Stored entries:
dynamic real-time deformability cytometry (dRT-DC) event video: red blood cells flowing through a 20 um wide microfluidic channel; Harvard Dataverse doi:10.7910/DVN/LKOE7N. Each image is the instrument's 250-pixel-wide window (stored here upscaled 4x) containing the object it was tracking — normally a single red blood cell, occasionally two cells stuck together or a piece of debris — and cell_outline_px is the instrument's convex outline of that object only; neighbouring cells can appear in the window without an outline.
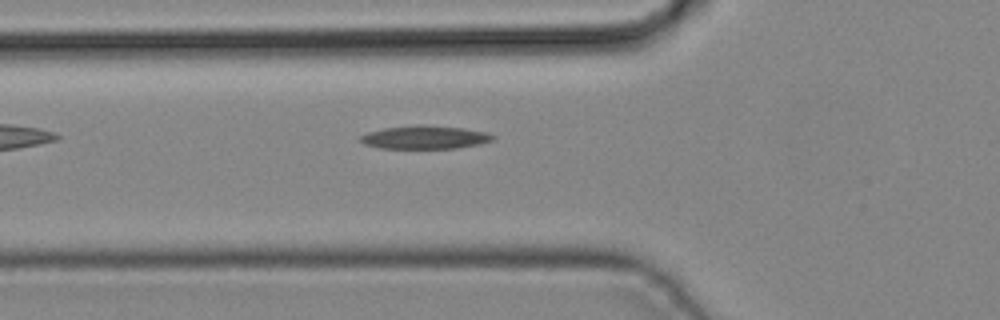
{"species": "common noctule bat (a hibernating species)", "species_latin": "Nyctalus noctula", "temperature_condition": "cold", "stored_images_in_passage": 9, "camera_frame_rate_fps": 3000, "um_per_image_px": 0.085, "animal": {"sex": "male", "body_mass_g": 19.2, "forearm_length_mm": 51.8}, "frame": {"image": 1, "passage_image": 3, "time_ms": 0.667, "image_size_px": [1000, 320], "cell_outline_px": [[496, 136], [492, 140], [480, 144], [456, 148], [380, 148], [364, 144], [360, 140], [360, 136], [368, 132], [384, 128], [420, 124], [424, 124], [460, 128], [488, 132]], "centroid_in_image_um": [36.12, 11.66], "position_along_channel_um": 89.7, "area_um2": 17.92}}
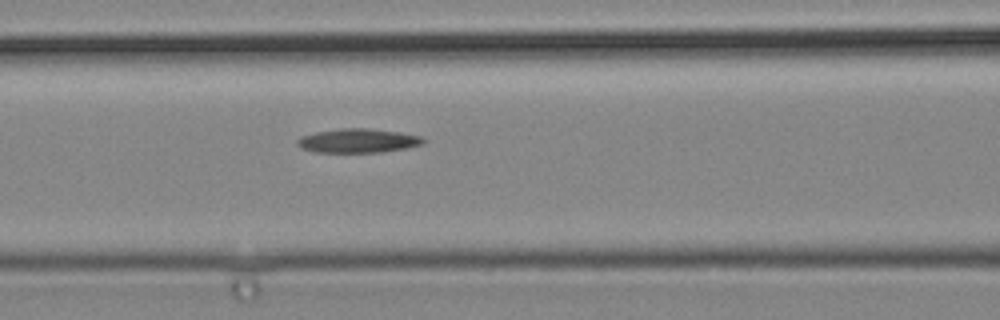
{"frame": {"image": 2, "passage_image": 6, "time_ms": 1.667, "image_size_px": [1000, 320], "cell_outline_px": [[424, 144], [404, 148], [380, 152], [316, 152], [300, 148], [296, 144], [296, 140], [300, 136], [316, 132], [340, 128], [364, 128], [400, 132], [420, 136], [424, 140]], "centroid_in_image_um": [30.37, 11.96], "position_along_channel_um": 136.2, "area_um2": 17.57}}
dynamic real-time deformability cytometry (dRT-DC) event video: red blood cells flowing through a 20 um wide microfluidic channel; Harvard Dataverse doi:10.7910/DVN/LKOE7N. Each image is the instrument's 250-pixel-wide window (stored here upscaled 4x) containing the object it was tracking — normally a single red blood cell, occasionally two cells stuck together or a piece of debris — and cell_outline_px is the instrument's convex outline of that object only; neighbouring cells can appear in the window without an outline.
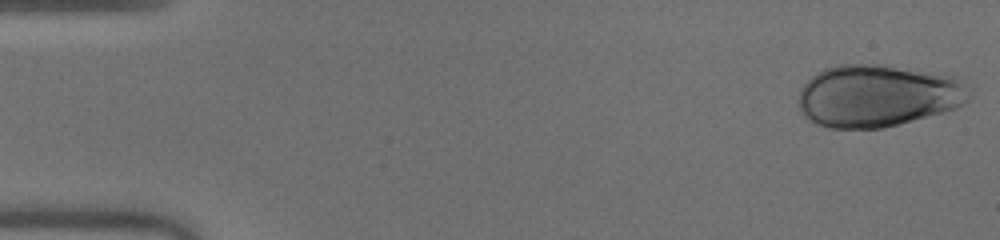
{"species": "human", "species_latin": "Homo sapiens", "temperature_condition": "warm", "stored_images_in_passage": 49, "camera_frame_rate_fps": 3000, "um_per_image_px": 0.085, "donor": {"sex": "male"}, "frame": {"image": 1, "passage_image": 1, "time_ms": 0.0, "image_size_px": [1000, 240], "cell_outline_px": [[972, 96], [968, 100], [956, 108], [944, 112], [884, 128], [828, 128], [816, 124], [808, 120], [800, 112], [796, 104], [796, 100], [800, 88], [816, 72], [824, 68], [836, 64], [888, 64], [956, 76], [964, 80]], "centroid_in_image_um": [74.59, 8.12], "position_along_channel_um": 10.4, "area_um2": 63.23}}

Exercise prompt: Transcribe every entry word for word, but omit the pictures.

Answer to this exercise:
dynamic real-time deformability cytometry (dRT-DC) event video: red blood cells flowing through a 20 um wide microfluidic channel; Harvard Dataverse doi:10.7910/DVN/LKOE7N. Each image is the instrument's 250-pixel-wide window (stored here upscaled 4x) containing the object it was tracking — normally a single red blood cell, occasionally two cells stuck together or a piece of debris — and cell_outline_px is the instrument's convex outline of that object only; neighbouring cells can appear in the window without an outline.
{"species": "common noctule bat (a hibernating species)", "species_latin": "Nyctalus noctula", "temperature_condition": "cold", "stored_images_in_passage": 9, "camera_frame_rate_fps": 3000, "um_per_image_px": 0.085, "animal": {"sex": "male", "body_mass_g": 19.2, "forearm_length_mm": 51.8}, "frame": {"image": 1, "passage_image": 3, "time_ms": 0.667, "image_size_px": [1000, 320], "cell_outline_px": [[496, 136], [492, 140], [480, 144], [456, 148], [380, 148], [364, 144], [360, 140], [360, 136], [368, 132], [384, 128], [420, 124], [424, 124], [460, 128], [488, 132]], "centroid_in_image_um": [36.12, 11.66], "position_along_channel_um": 89.7, "area_um2": 17.92}}
{"frame": {"image": 2, "passage_image": 6, "time_ms": 1.667, "image_size_px": [1000, 320], "cell_outline_px": [[424, 144], [404, 148], [380, 152], [316, 152], [300, 148], [296, 144], [296, 140], [300, 136], [316, 132], [340, 128], [364, 128], [400, 132], [420, 136], [424, 140]], "centroid_in_image_um": [30.37, 11.96], "position_along_channel_um": 136.2, "area_um2": 17.57}}
dynamic real-time deformability cytometry (dRT-DC) event video: red blood cells flowing through a 20 um wide microfluidic channel; Harvard Dataverse doi:10.7910/DVN/LKOE7N. Each image is the instrument's 250-pixel-wide window (stored here upscaled 4x) containing the object it was tracking — normally a single red blood cell, occasionally two cells stuck together or a piece of debris — and cell_outline_px is the instrument's convex outline of that object only; neighbouring cells can appear in the window without an outline.
{"species": "human", "species_latin": "Homo sapiens", "temperature_condition": "warm", "stored_images_in_passage": 49, "camera_frame_rate_fps": 3000, "um_per_image_px": 0.085, "donor": {"sex": "male"}, "frame": {"image": 1, "passage_image": 1, "time_ms": 0.0, "image_size_px": [1000, 240], "cell_outline_px": [[972, 96], [968, 100], [956, 108], [944, 112], [884, 128], [828, 128], [816, 124], [808, 120], [800, 112], [796, 104], [796, 100], [800, 88], [816, 72], [824, 68], [836, 64], [888, 64], [956, 76], [964, 80]], "centroid_in_image_um": [74.59, 8.12], "position_along_channel_um": 10.4, "area_um2": 63.23}}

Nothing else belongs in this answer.